Errors are usually identified via error code that is used to find correct error handler (error event node) inside the workflow definition.

Defining errors

Whenever there is a potential that given activity can result in an error then error handling should be defined for it.

weather workflow

In the above example there are three activities that can result in an error

Fetch location based on IP address
Check weather forecast
Forward forecast

Two first activities are REST calls, while the third one is simple Java service (method invocation) that every third call with throw an error.

In this scenario error handlers (error event node) is attached to given activity that means it is only active when the node it is attached to is active.

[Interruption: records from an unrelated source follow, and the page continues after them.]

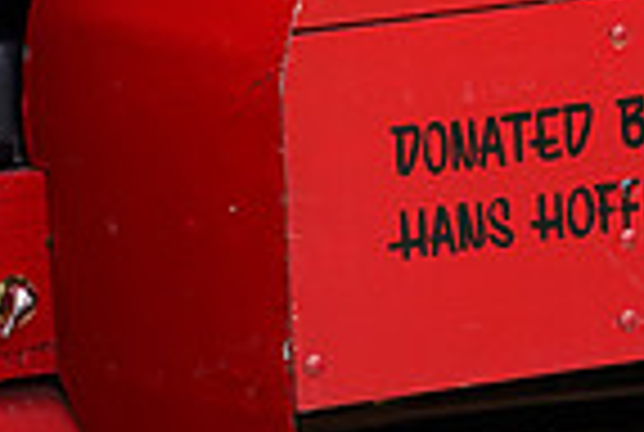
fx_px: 9286
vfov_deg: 2.7
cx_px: 239
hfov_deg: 4.0
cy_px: -308
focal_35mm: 518
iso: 250
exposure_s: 1/400
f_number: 2.8
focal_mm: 128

Error handlers always cancels the activity they are attached to and take the alternative path

To be able to handle errors, error itself must be defined. It can be done directly on the event handler (error event noode) by editing error definition

Clicking on the plus icon button allows to create new error, clicking on the pencil icon button allows to edit existing error.

Error handlers can map the error details to a workflow data object so it might be used to troubleshoot given error.

Most important parts of error definition is

name - name of the error so it can be easily understood
error code - the text value that uniquely identifies type of error
data type - optional data type of the error being produced which can be mapped to data object of the workflow instance

Services that are custom can make use o this error handling by throwing exceptions of io.automatiko.engine.api.workflow.ServiceExecutionError type. It allows to set the error code that will be used by the workflow instance to locate the error handler and the root cause of the error.

Aborting workflow instance with an error

Sometimes the business logic can lead to an error state that should abort process instance. An example of that is when provided information is not valid and thus should not be used to continue with execution. In such a case an error should be returned to the client to indicate this condition.

To be able to define this use case as part of the workflow, a workflow definition can take advantage of error end events as illustrated below.

Such error end events use the same error definition as described above.

Errors based on error end events are part of service interface (ReST and GraphQL) and will then use error code as response code or message to provide valuable information to the consumers of the service.

Error end events cause workflow instance to complete with an error and return to the consumer. It’s important to note that upon such an error the workflow instance data are not sent but instead the error data. With that in mind, setting error data (that is usually a subset of workflow instance data) is important.

This logic also applies to event based subprocesses with error start event. The reason for this is that error start event always cause workflow instance to abort.

Retries

One of the most common requirements around error handling is retries. Sometimes errors are temporary like network glitch, short outage of a service etc. In such scenarios there should be an easy way to let the operation to retry instead of directly taking the error path defined in the workflow.

Automatiko comes with built in retry mechanism that allows you to define two attributes to control retries

Attribute name	Description	Default value
retry	Defines time interval that triggers retry, it is an ISO format duration e.g. PT5S to retry every 5 seconds	No default value
retryLimit	Defines how many retries there should be before triggering error handler and take the error path	3
retryIncrement	Duration which will be added to the delay between successive retries (ISO 8601 duration format)	PT5M
retryMultiplier	Value by which the delay is multiplied before each attempt	1.5

Attribute name

Description

Default value

retry

Defines time interval that triggers retry, it is an ISO format duration e.g. PT5S to retry every 5 seconds

No default value

retryLimit

Defines how many retries there should be before triggering error handler and take the error path

retryIncrement

Duration which will be added to the delay between successive retries (ISO 8601 duration format)

PT5M

retryMultiplier

Value by which the delay is multiplied before each attempt

1.5

Retry attributes are defined on the error itself via custom attributes

There is no need to make anything more to automatically benefit from built in error handling and retries.

When using process management addon there is an instance visualization that will mark activities that are in retry with a warning icon.